Pulaski County commissioners voted to advertise preliminary budgets for multiple county departments and made several line-item adjustments during a lengthy budget workshop.
The board approved advertising the sheriff’s budget, the county treasurer’s budget, the recorder’s budget, the maintenance and elections budgets, and several smaller offices after brief discussion and motions to approve each department’s advertised figures. In most cases the board voted “aye” and carried the motion to publish the budgets for public notice.
Commissioners and staff repeatedly emphasized that advertising the budgets does not constitute final adoption; line items may be changed before the scheduled public hearing and final adoption.

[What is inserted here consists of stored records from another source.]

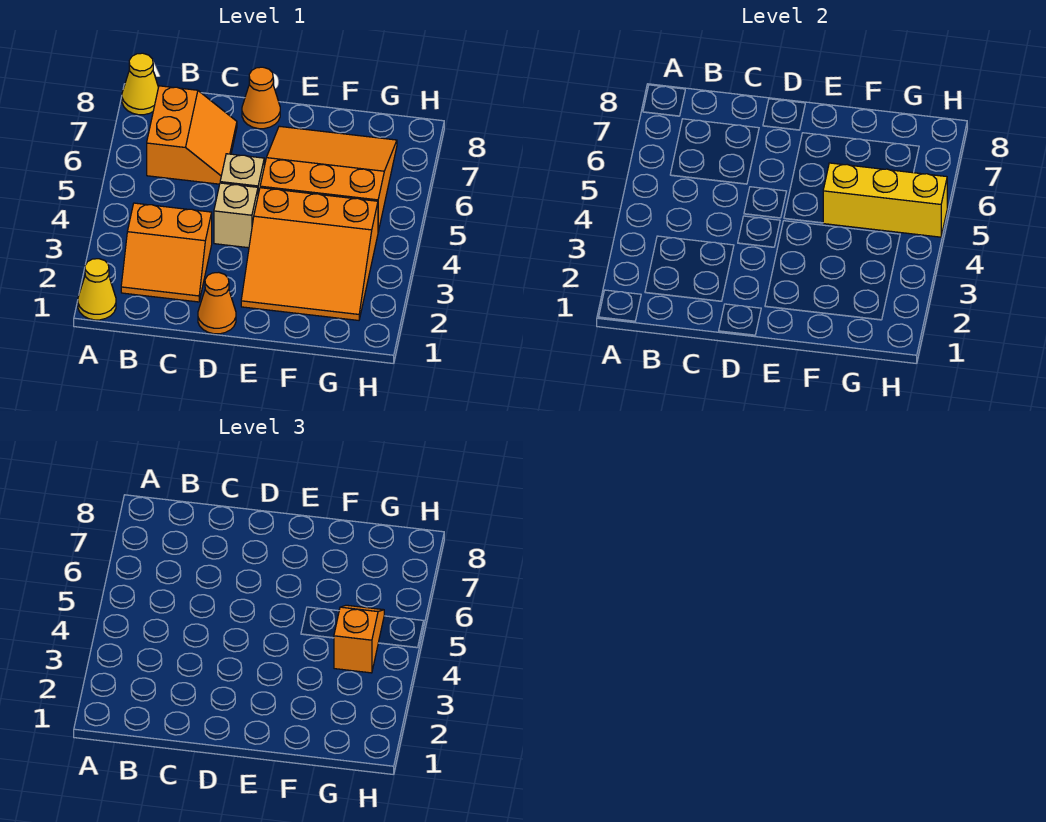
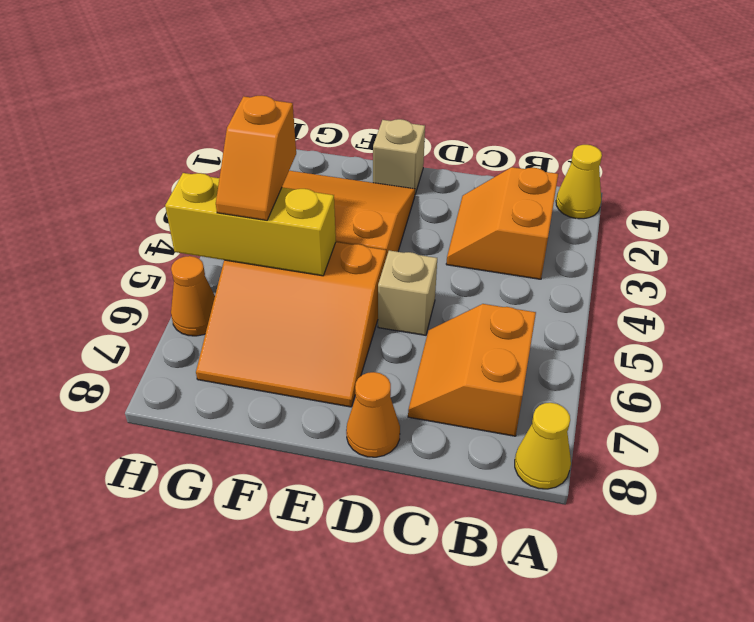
orange slope B2:C3 level 1 top 3 -> orange slope B2:C3 level 1 top B
orange cone D1 level 1 -> orange cone H6 level 1
tan brick D4 level 1 -> tan brick E1 level 1

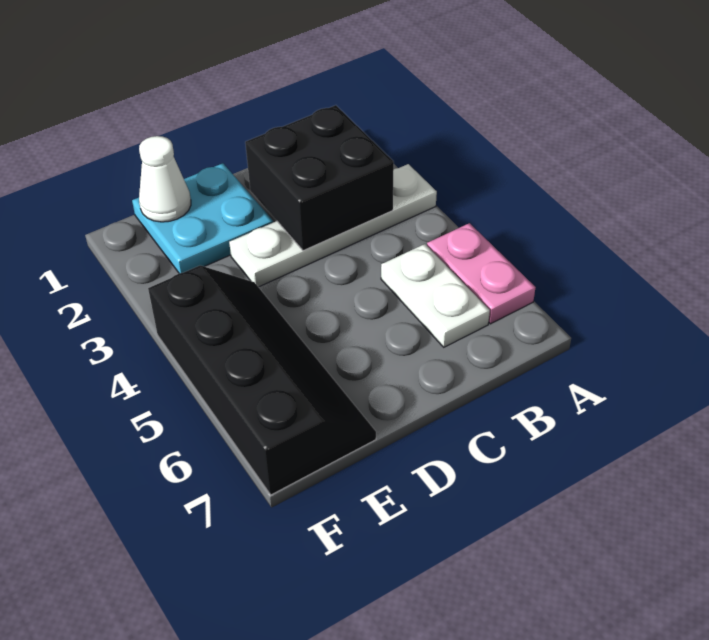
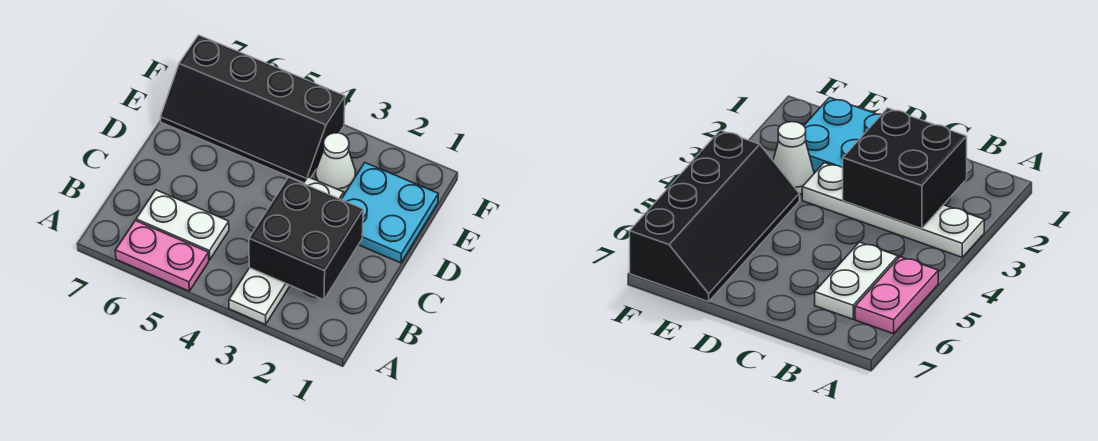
white cone E1 level 2 -> white cone E3 level 1

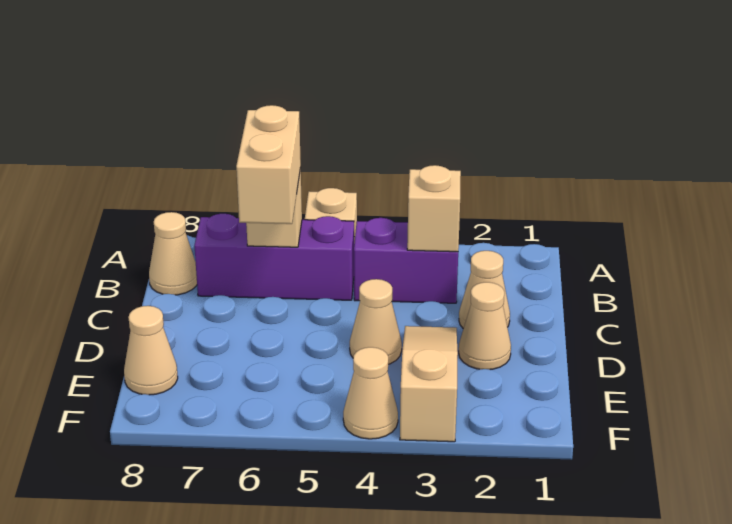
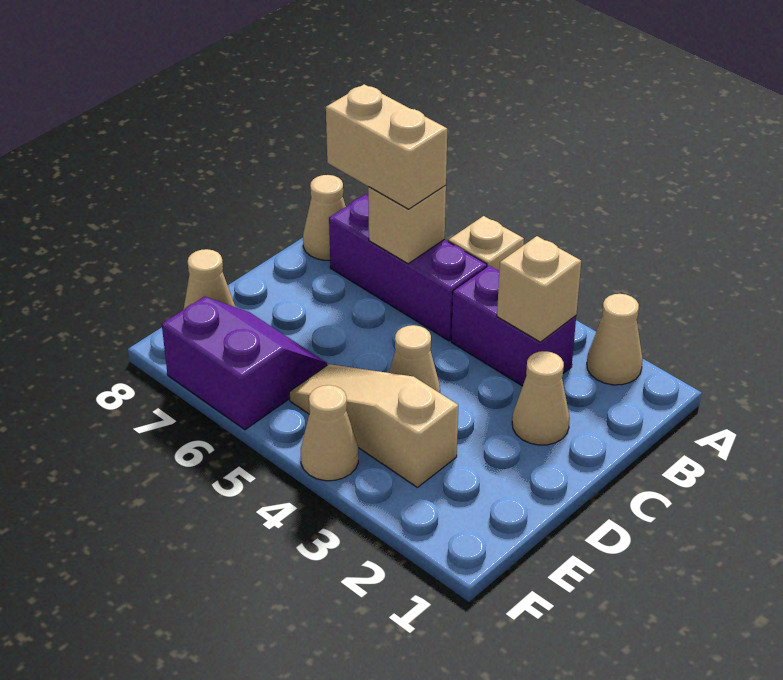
tan brick B6:C6 level 3 -> tan brick B6:B7 level 3
tan cone D2 level 1 -> tan cone A2 level 1
tan slope D3:F3 level 1 top F -> tan slope E3:E5 level 1 top 3
none -> purple slope E6:F7 level 1 top F

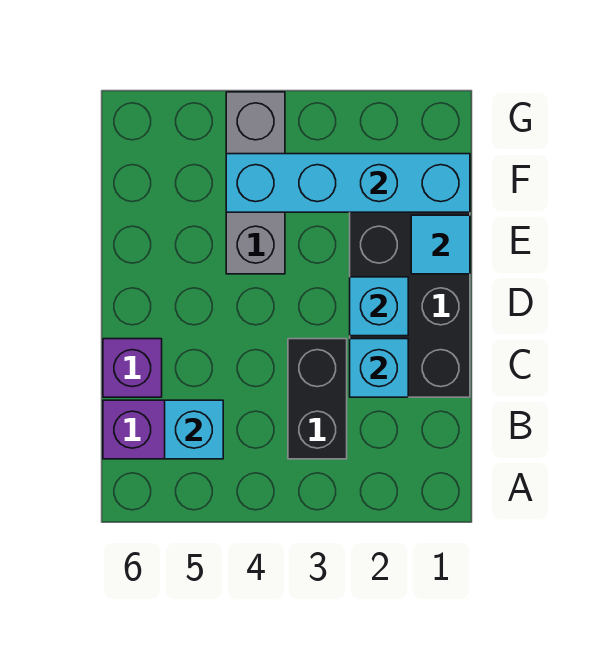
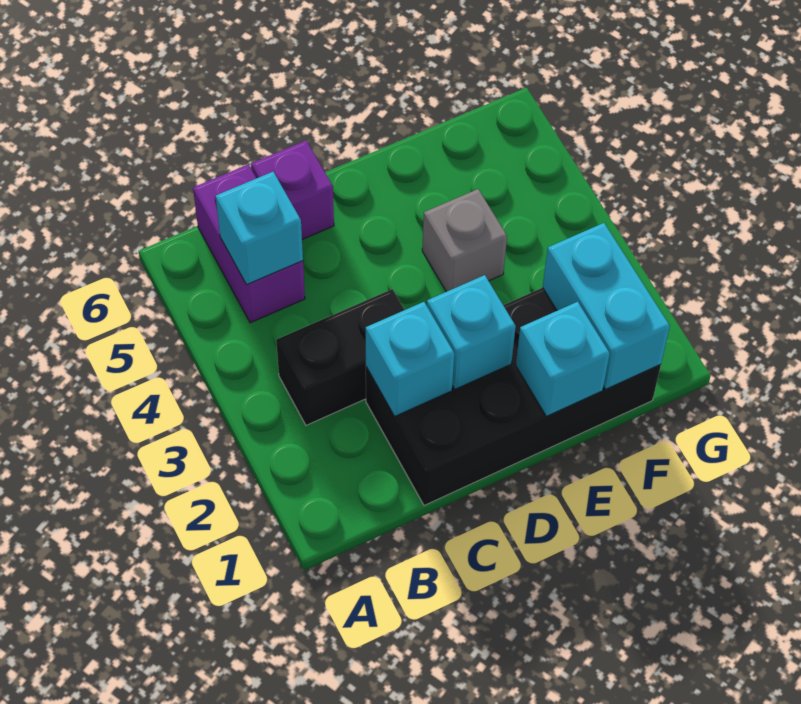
cyan tile E1 level 2 -> cyan brick E1 level 2
grey brick E4:G4 level 1 -> grey brick E4 level 1
cyan brick F1:F4 level 2 -> cyan brick F1:F2 level 2

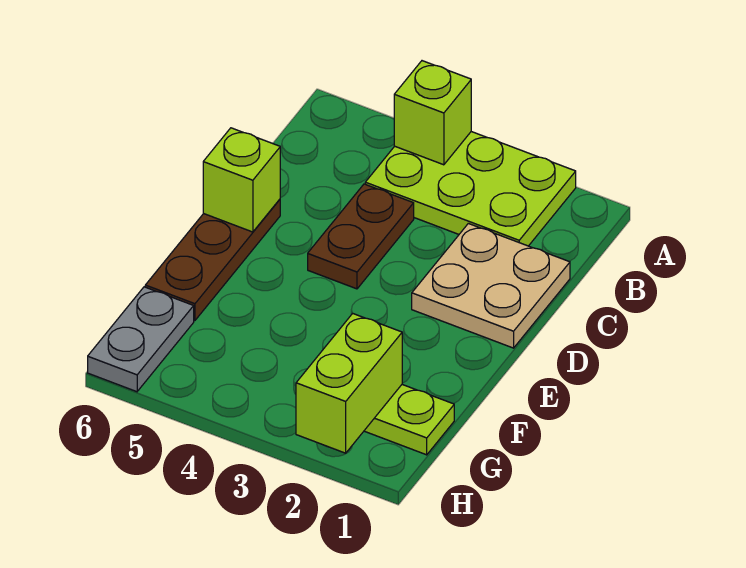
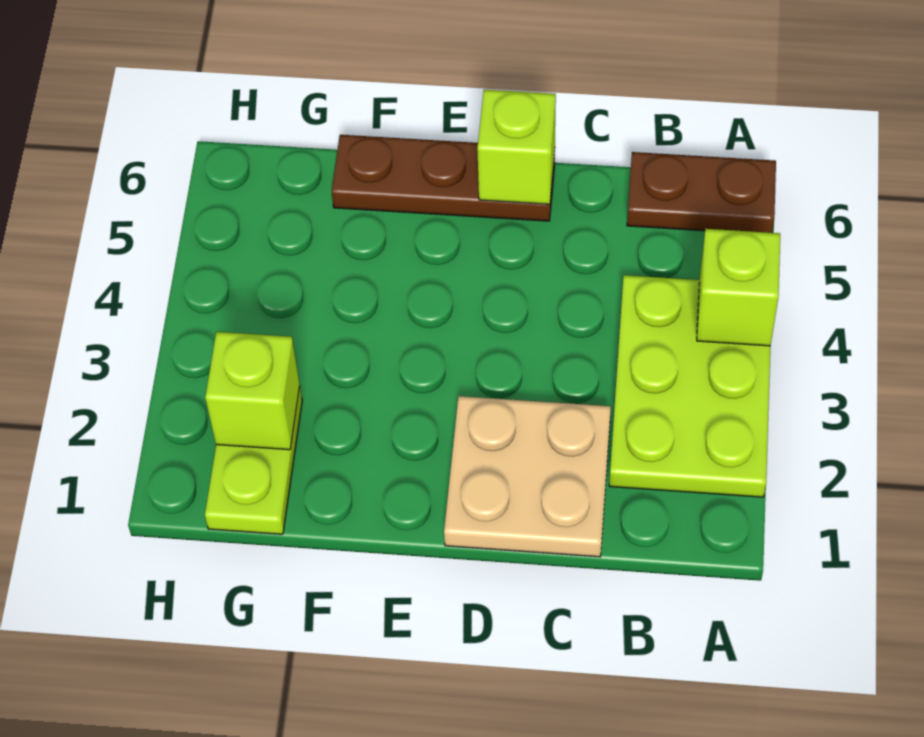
brown plate C4:D4 level 1 -> brown plate A6:B6 level 1
lime brick G2:H2 level 2 -> lime brick G2 level 2
grey plate G6:H6 level 1 -> none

Multiple commissioners noted they preferred to advertise higher or conservative figures in some funds to preserve flexibility and avoid additional meetings later in the cycle.
During the session the board adjusted or reduced several specific line items: one department’s consulting or marketing funds were reduced, a $25,000 line for an outside program (noted on the record as "Freedom therapy"/similar line) was reduced to $20,000 by consensus, and an opioid-related line item that had little recent spending was set to zero with the option for departments to request funds later if needed.
A commissioner summarized the board’s approach: advertise broadly now to meet statutory publishing requirements and return to make cuts or reallocations before adoption if necessary. The board also discussed how some restricted funds (riverboat, cumulative building, special projects) have particular allowable uses — e.g., courthouse lease payments and structure repairs — and confirmed they will preserve those allocations.
A roll-call-style vote was taken for the sheriff’s budget advertising. The chairman called for those in favor; commissioners responded “Aye,” and the motion carried. Similar procedural votes carried for treasurer, recorder, soil and water, maintenance, elections, veterans service, auditors and other departmental budgets later in the meeting.
The board repeatedly asked staff to provide clearer documentation where questions arose, including the source of funds for items identified as coming from fund 11/12 instead of county general, and to confirm whether particular items (for example, fair premium payments or security costs at the Justice Center) are already budgeted elsewhere.
Next steps: the county will publish the advertised budgets and schedule the public hearing required by statute in September; commissioners said they will review and amend items as needed before final adoption.